Opinion
No. T-178.
March 8, 1974.
Appeal from the Circuit Court, Duval County, Gordon A. Duncan, Jr., J.
Louis O. Frost, Jr., Public Defender; and James O. Brecher, Asst. Public Defender, for appellant.
Robert L. Shevin, Atty. Gen., and Richard W. Prospect, Asst. Atty. Gen., for appellee.
This is an appeal from an order of the Circuit Court of Duval County, Florida, Juvenile Division, in which the appellant herein, a fifteen-year old girl, was adjudged delinquent based upon testimony in support of a petition filed by an assistant state attorney in which the appellant was alleged to have been a "delinquent child" in that she had wilfully resisted, obstructed, and opposed two police officers in executing process and lawful execution of a legal duty, to wit: to arrest said appellant upon a charge of assault and battery upon said police officers, and from the denial of a motion for a new trial.
This Court has carefully read and reviewed the record on appeal, briefs and oral argument, and we are astonished to find that the two police officers would have loaned their support in charging this child with assault and battery, much less with resisting arrest. There was no evidence produced from which a legal arrest could have been justified. The child was in her own room in a closet in her mother's home or at least where the mother and appellant's sister and brothers were living. The officers testified that the child was in a closet and not doing anything, except that she refused to come out and talk to the police officers. She was not violating any law nor had the officers been advised of any violation of law. The testimony from one officer was that the child tried to kick him when he tried to drag her from the closet, but that she never touched him. The other officer testified that the child did kick and scratch and bite his fellow officer, which testimony was contrary to what the first officer testified to. Nowhere was there testimony that the child was arrested or for what. The child did resist the officers in their efforts to remove her from her room and in being forced into the police car. This is the resist that is used in the petition before the Court. The total evidence of value was as outlined supra. The evidence so given made it clear that there was no justified cause for arrest; that no arrest was in fact made, as testified to by both officers; that the only thing the child did upon which they could have adjudged the child delinquent was the fact that the child did not want the officers to take her from her room. This was not enough to sustain the petition. In fact, the testimony refuted the petition when viewed in its totality. The trial court should have reprimanded the police officers instead of adjudging the child a delinquent.

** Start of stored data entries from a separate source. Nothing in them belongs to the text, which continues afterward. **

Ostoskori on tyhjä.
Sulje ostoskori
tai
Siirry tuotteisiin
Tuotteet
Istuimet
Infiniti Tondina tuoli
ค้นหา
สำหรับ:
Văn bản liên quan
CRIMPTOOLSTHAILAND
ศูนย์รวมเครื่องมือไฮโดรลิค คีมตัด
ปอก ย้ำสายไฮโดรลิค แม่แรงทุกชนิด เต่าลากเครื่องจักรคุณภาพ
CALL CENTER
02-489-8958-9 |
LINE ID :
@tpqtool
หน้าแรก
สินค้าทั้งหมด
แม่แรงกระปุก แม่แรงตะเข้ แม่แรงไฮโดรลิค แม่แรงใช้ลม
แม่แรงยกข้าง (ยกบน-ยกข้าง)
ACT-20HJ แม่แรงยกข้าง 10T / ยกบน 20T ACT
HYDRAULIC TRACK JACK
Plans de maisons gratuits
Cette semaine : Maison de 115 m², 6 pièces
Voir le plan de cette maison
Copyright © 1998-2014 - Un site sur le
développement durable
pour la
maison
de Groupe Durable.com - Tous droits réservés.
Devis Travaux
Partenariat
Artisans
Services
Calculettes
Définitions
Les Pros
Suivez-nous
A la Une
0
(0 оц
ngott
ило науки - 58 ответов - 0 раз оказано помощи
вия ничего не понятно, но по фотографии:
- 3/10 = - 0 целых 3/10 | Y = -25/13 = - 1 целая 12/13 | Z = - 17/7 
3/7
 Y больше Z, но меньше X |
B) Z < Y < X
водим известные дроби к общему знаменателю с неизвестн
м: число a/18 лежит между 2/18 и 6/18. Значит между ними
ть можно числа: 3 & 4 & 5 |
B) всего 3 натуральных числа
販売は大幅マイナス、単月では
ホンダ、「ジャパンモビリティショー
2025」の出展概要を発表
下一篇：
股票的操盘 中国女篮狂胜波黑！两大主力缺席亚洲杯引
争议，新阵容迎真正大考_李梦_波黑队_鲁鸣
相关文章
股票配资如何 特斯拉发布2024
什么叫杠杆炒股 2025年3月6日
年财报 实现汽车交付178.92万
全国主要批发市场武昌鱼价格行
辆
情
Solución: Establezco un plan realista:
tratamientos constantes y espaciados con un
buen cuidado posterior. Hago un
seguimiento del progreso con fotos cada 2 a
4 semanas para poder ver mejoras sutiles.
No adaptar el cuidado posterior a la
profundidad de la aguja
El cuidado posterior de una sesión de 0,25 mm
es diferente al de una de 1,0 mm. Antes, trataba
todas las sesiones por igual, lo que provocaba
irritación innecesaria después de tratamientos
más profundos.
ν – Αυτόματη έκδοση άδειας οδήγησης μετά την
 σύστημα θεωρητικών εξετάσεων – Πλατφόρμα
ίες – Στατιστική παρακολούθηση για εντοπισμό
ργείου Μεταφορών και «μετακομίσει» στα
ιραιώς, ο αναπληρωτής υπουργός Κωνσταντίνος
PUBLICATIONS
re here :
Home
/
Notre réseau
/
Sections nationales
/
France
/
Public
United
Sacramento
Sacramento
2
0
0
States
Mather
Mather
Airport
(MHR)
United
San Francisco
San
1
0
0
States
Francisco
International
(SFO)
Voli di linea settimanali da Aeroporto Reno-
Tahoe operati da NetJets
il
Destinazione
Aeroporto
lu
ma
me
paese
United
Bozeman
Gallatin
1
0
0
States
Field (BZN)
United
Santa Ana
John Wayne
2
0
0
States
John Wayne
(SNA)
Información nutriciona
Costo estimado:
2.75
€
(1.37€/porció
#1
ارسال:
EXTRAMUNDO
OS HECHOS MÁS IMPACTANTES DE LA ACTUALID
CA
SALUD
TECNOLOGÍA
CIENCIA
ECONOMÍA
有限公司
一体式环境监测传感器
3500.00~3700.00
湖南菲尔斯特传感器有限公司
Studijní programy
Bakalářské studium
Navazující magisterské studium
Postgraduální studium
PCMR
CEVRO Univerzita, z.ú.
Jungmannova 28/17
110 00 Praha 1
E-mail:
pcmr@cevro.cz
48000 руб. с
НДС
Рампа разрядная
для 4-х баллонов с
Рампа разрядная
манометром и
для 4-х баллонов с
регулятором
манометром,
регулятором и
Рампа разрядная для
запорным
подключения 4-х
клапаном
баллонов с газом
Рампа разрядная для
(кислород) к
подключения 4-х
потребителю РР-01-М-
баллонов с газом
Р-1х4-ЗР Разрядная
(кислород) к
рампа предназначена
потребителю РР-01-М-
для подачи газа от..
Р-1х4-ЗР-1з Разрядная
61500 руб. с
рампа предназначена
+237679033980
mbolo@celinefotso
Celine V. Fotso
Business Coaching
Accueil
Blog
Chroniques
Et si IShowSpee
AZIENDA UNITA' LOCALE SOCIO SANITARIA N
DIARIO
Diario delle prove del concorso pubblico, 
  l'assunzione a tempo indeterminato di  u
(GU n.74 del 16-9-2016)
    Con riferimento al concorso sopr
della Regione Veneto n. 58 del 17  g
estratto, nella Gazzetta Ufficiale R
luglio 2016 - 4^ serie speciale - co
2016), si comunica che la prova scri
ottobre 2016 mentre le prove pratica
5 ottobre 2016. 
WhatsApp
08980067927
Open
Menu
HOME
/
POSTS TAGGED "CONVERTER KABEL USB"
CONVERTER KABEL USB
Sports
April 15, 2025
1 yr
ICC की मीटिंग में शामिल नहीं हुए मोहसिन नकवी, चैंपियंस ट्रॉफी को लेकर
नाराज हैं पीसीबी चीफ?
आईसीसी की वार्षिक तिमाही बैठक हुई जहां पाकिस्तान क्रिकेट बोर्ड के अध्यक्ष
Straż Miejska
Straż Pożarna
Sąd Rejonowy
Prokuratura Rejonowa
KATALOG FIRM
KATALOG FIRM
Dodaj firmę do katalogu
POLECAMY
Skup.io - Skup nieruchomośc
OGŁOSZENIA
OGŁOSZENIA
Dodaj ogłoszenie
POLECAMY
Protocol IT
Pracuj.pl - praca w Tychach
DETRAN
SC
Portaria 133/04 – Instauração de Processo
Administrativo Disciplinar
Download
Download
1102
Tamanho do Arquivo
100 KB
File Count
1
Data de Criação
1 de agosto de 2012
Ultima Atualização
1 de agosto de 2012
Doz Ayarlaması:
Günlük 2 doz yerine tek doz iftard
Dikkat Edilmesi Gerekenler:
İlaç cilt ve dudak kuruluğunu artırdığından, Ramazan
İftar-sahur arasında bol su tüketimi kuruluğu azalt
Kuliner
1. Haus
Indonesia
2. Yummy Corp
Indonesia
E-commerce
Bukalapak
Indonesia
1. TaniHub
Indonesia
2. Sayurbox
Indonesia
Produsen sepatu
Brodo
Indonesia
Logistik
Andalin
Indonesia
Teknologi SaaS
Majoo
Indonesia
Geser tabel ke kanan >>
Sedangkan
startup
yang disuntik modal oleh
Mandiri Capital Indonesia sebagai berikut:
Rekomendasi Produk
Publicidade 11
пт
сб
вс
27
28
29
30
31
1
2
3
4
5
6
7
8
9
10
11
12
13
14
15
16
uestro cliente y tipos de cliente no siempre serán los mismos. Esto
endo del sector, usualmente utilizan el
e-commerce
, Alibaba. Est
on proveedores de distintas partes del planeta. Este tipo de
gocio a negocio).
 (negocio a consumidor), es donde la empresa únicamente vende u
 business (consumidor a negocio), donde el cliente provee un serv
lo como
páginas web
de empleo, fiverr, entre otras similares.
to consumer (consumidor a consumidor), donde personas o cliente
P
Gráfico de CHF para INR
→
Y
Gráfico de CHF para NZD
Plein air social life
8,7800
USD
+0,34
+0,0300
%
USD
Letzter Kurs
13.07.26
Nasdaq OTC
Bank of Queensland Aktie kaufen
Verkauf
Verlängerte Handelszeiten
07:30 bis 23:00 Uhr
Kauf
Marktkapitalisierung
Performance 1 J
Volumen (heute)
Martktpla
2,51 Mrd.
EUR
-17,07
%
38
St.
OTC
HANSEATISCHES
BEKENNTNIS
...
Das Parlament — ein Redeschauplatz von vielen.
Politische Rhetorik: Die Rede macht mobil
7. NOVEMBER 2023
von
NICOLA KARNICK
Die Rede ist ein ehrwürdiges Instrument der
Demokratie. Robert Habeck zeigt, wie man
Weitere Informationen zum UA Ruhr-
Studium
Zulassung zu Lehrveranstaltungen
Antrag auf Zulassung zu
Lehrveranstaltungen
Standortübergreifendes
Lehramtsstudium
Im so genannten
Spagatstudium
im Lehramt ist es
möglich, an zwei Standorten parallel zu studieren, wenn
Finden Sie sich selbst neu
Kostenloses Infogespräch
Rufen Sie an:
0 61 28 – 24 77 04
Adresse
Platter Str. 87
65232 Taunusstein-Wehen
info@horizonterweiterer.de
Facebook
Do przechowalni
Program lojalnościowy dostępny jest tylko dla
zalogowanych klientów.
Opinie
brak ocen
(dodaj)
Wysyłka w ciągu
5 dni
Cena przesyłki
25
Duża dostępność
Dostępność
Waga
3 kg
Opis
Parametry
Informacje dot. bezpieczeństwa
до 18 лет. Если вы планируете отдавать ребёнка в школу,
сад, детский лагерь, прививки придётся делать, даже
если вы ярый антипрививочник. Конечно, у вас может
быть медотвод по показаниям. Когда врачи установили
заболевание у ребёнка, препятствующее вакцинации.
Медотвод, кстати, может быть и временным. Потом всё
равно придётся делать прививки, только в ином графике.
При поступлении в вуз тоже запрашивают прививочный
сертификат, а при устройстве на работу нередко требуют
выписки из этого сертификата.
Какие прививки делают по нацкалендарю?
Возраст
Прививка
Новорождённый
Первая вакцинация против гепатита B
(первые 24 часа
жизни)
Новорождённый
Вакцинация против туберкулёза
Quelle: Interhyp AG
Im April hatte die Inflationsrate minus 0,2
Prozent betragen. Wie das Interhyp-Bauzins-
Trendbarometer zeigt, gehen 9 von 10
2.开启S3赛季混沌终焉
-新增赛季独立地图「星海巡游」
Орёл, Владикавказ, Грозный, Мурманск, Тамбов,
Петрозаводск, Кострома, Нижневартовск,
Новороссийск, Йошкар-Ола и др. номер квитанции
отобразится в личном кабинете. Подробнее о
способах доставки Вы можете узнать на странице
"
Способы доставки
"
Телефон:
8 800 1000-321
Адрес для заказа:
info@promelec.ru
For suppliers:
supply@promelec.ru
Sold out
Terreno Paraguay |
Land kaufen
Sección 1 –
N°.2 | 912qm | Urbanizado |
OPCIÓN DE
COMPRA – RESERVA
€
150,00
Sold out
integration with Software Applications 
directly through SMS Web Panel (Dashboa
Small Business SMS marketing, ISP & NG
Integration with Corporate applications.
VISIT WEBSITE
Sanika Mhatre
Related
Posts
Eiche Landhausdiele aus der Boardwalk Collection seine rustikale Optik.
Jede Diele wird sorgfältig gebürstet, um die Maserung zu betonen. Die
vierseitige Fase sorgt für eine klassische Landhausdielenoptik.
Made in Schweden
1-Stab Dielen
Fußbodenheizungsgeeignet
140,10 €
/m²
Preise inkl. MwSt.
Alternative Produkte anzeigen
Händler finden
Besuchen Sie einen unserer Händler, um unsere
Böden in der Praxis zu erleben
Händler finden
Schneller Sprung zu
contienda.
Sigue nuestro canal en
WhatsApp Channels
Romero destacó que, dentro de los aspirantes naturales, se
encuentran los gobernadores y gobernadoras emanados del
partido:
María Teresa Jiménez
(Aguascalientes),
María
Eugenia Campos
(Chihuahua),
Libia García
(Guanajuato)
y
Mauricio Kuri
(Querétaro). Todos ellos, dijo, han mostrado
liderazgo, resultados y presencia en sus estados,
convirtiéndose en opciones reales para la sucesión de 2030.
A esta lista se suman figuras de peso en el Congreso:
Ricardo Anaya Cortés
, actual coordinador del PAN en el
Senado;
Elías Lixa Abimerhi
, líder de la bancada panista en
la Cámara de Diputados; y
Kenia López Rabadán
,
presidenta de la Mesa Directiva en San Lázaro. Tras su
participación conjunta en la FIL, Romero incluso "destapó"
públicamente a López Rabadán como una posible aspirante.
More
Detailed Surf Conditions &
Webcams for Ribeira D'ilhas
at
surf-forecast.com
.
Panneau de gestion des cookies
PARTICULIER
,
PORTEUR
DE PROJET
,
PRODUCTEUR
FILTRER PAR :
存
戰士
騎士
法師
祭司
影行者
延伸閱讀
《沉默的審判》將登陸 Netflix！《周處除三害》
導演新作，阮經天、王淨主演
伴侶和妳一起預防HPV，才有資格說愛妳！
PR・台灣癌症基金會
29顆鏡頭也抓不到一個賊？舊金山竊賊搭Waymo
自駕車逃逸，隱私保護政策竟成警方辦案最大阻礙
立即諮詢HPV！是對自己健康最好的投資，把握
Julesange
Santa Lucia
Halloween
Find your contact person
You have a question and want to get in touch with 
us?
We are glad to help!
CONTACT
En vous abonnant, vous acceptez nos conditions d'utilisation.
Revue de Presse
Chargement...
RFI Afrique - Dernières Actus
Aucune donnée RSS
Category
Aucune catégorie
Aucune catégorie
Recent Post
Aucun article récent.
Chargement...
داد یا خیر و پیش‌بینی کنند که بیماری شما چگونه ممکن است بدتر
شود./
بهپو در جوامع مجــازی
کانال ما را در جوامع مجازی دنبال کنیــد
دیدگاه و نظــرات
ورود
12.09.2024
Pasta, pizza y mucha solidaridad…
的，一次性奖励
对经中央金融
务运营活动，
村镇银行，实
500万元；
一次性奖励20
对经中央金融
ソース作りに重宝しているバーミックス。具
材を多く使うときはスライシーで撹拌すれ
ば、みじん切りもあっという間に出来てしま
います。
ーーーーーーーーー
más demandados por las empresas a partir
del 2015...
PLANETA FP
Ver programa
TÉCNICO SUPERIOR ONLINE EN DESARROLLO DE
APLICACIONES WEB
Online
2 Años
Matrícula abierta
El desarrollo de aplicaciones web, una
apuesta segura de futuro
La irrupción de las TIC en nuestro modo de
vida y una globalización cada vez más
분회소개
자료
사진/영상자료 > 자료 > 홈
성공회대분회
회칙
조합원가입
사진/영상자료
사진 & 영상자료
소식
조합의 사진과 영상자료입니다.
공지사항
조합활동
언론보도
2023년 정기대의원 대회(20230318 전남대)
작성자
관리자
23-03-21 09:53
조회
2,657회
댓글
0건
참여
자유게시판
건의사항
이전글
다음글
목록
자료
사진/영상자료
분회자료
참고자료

The order appealed from is hereby reversed with directions that custody of the appellant under that order be forthwith terminated.
So far as the record before us shows, the appellant has been in the Juvenile Court Detention Unit for almost a year, and we have no way of knowing what the living conditions with the appellant's mother might be. We do not therefore determine whether or not the child might possibly be adjudicated a dependent child as distinguished from a delinquent child. That issue is not before us but we are anxious that the welfare of the child be protected.
Reversed with directions.
BOYER, J., specially concurs.
SPECTOR, Acting C.J., dissents.
I concur in the reversal. It is obvious that one cannot be guilty of resisting arrest when there was no arrest to resist; therefore, a fortiori, there could be no basis for arresting the appellant for "resisting arrest" when there had been no arrest nor attempt to arrest. However, I cannot concur in the criticism of the police officers. I feel that they properly responded to the call by the child's mother and that they were within the bonds of their duties and responsibilities in attempting to induce the child to leave the closet and her room. Failing, however, in those laudable endeavors they should not have physically arrested her and forced her into the police car in the absence of a proper charge; and, as stated above, a charge of resisting an arrest which had not been either attempted or accomplished was not a proper charge. Although I feel the officers were properly discharging their duties in responding to the mother's plea, upon being unable to induce voluntary cooperation from the appellant, and there being no legal cause for arrest, they were relegated to only making an appropriate report to the juvenile division.
I respectfully dissent from the majority opinion herein.
In my view, a fifteen-year-old child who kicks, scratches and bites a police officer when he is attempting to assist the child's mother in asserting her personal responsibility to control the child can for such conduct be adjudicated a delinquent.
I would affirm the judgment reviewed herein.